Nulla dies sine linea

16 noviembre 2007

Una y otra vez

Me gustaba esa maldita chica, no era una cosa despampanante como el putón al que había estado atado dos años, pero me agradaba la forma en que nos tratabamos. Entendía y respetaba todos mis gustos, incluso las debilidades alcohólicas, con la única condicción de que no apareciera chispado cuando quedara con ella. Siempre tan dulce, siempre tan moderada...un tiempo atrás eso llegaría a cansarme, a agobiarme la rutina, pero la forma de agarrar mi mano me hacía ver que ella sabía exactamente lo que yo era. No pertenezco a lo que se podría llamar un chaval corriente, más bien un lobo solitario con un montón de amigos, una persona sociable que podía perfectamente ir sola al cine, o pasarse días enteros encerrado en casa sin otra compañia que un libro; un carismático y conocido tipo al que nadie conocía, y tenía la certeza que ella estaba comenzando a hacerlo.
No eramos una pareja. Compartíamos la soledad. Nos Llenabamos mutuamente los huecos de una existencia que reclamaba un oído que escuchara cada voraz de nuestros sueños, y cada contradicción de ambas personalidades se resolvía con un argumento y una sonrisa.
Y ahora la acompañaría a su casa antes de meterme en la propia. Antes de dejarme amanecer por un tiroteo de Anthony Mann, sin besos cuando empieze el mismo. Pero pasó algo que me enseñó a respetar aún más a la chica que tenía a mi lado, y aprendí una lección importante sobre el trato a las personas que decimos querer.
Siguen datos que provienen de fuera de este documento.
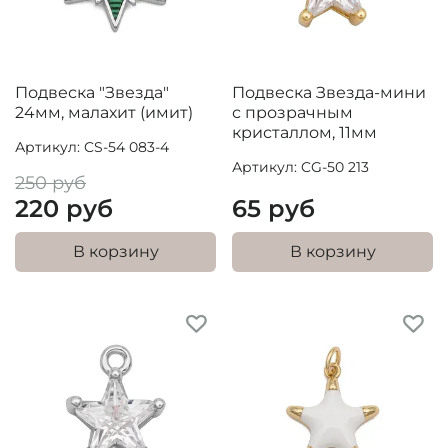
Подвеска "Звезда"
Подвеска Звезда-мини
24мм, малахит (имит)
с прозрачным
кристаллом, 11мм
Артикул: CS-54 083-4
Артикул: CG-50 213
250 руб
220 руб
65 руб
В корзину
В корзину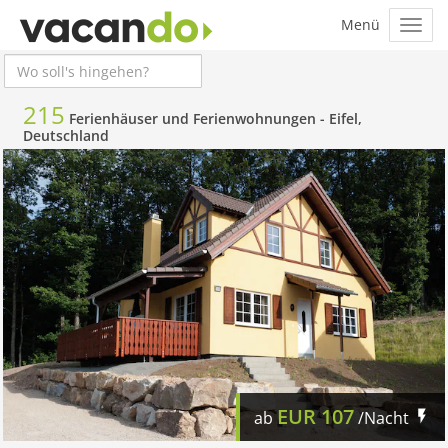
215
Ferienhäuser und Ferienwohnungen -
Eifel,
Deutschland
EUR
107
ab
/Nacht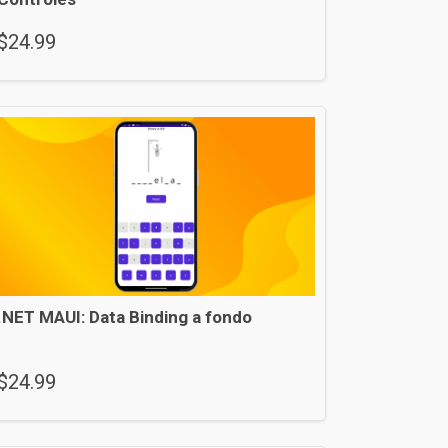
$
24.99
.NET MAUI: Data Binding a fondo
$
24.99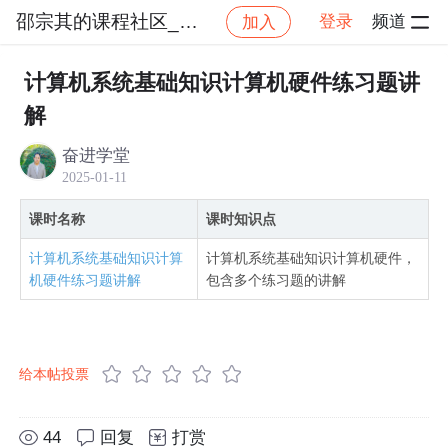
邵宗其的课程社区_NO_1
登录
频道
加入
社区
邵宗其的课程社区_NO_1
2025年-系统架
计算机系统基础知识计算机硬件练习题讲
解
奋进学堂
2025-01-11
课时名称
课时知识点
计算机系统基础知识计算
计算机系统基础知识计算机硬件，
机硬件练习题讲解
包含多个练习题的讲解
给本帖投票
44
回复
打赏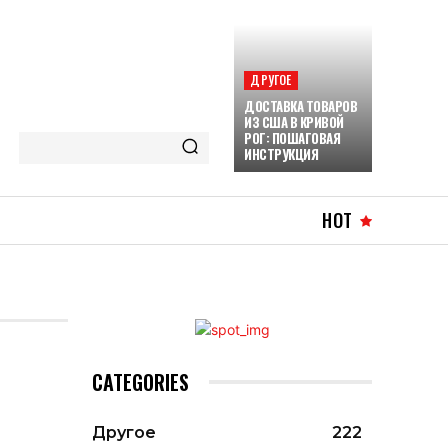
ДРУГОЕ
ДОСТАВКА ТОВАРОВ
ИЗ США В КРИВОЙ
РОГ: ПОШАГОВАЯ
ИНСТРУКЦИЯ
HOT
CATEGORIES
Другое
222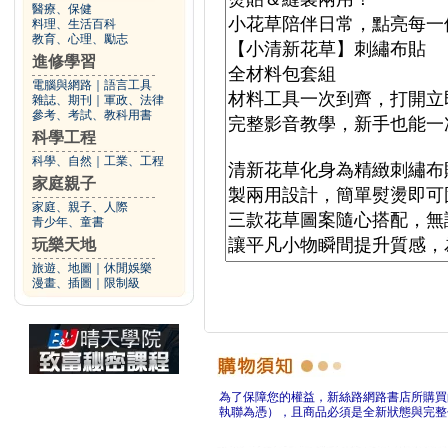
醫療、保健
料理、生活百科
教育、心理、勵志
進修學習
電腦與網路
｜
語言工具
雜誌、期刊
｜
軍政、法律
參考、考試、教科用書
科學工程
科學、自然
｜
工業、工程
家庭親子
家庭、親子、人際
青少年、童書
玩樂天地
旅遊、地圖
｜
休閒娛樂
漫畫、插圖
｜
限制級
為了保障您的權益，新絲路網路書店所購買
執聯為憑），且商品必須是全新狀態與完整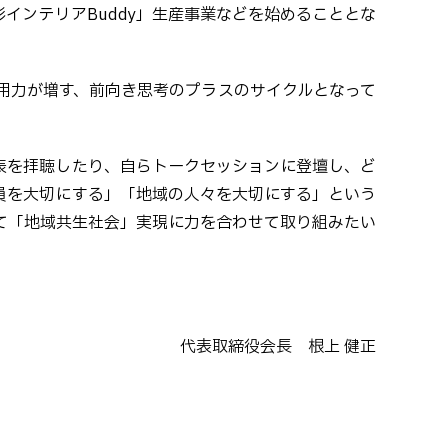
インテリアBuddy」生産事業などを始めることとな
用力が増す、前向き思考のプラスのサイクルとなって
表を拝聴したり、自らトークセッションに登壇し、ど
員を大切にする」「地域の人々を大切にする」という
て「地域共生社会」実現に力を合わせて取り組みたい
代表取締役会長 根上 健正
Paseaba con la compañía de una ligera chaqueta desafiando el frío otoñal, mientras los árboles lloraban hojas vencidas y resginadas a una caída silenciosa tras perder el color y la vida.
Hoy nos retirabamos antes que nunca. Realmente cansados, no estaba para mucha fiesta. La nariz de ella se estaba tornando rosacea y le pasé la mano por la cintura atrayéndola hacia mí y transmitiéndole calor.
La madrugada se cortaba en tiras de baho, a la luz amarillenta de nítidas farolas, mudas como los cohes que ya no circulaban por su calle. Silencio en la ciudad, rasgado por las voces cercanas que surcaban el aire en reproches incandescentes. Una pareja se chillaba parada en mitad de la acera. El chico parecía realmente cabreado. Enfurecido más bien, montado en cólera con una inocente muchacha de frágil apariencia que cabizbaja aguantaba el chaparrón del energúmeno.
Nosotros contemplábamos desde el otro lado de la carretera. Luego con un gesto de absoluto desprecio se dió media vuelta y la dejó plantada en mitad de una nada amparada por la complicidad de las aceras y edificios que la cercaban.
No imaginaba que ese ajeno incidente iba derivar en una conversación trascendental entre ella y yo.
-Cómo permitirá que la trate así- el susurro afirmaba más que preguntaba.
-Pues porque lo querrá- apuntillé convencido.
Ella torció la cabeza y me miró directamente a los ojos. Su semblante se había puesto serio, adoraba eso, cuando su gesto indicaba que iba hablar de algo importante con franqueza.
-Eso es el argumento de siempre. Pero hay algo que está por encima. El amor es fugaz, pero el orgullo es de uno, y por mucho que lo quiera, no debería consentir que ningún asqueroso le haga tal cosa.
Quedé unos segundos callado entre la verdad de sus palabras y la admiración que sentía hacia la persona que las había pronunciado. Pese a todo, yo opinaba ligeramente distinto:
-Pero puede que solo sea esta vez. Seguro que hay un montón de buenos momentos que compensan todo eso, no siempre será así, ¡¡digo yo!! el orgullo, el honor...cuantas vidas ha destrozado, cuantas fracturas por no saber pedir perdón o recibirlo, a veces hay que tragar con cosas y tirar palante por las personas que te importan.
-Si lo hace una vez, volverá a hacerlo. Tolerar la primera asegura que vendrán las demás. Debería imponerse, también tenemos dignidad. Si la humilla y le deja que lo haga, más se humilla a ella personalmente, ¿y que hay más importante que uno propio? Puede que le quiera, pero antes debería aprender a quererse a ella misma.
Intenté salir al paso con un comentario moderador:
-Seguro que si vuelve a pasar algo parecido no se lo consentirá.- me apresuré a decir incautamente.
Ella alzó las cejas y se inclinó levemente. No parecía muy convencida.
-¿Tu crees?- negó con la cabeza- las mujeres a veces somos tontas.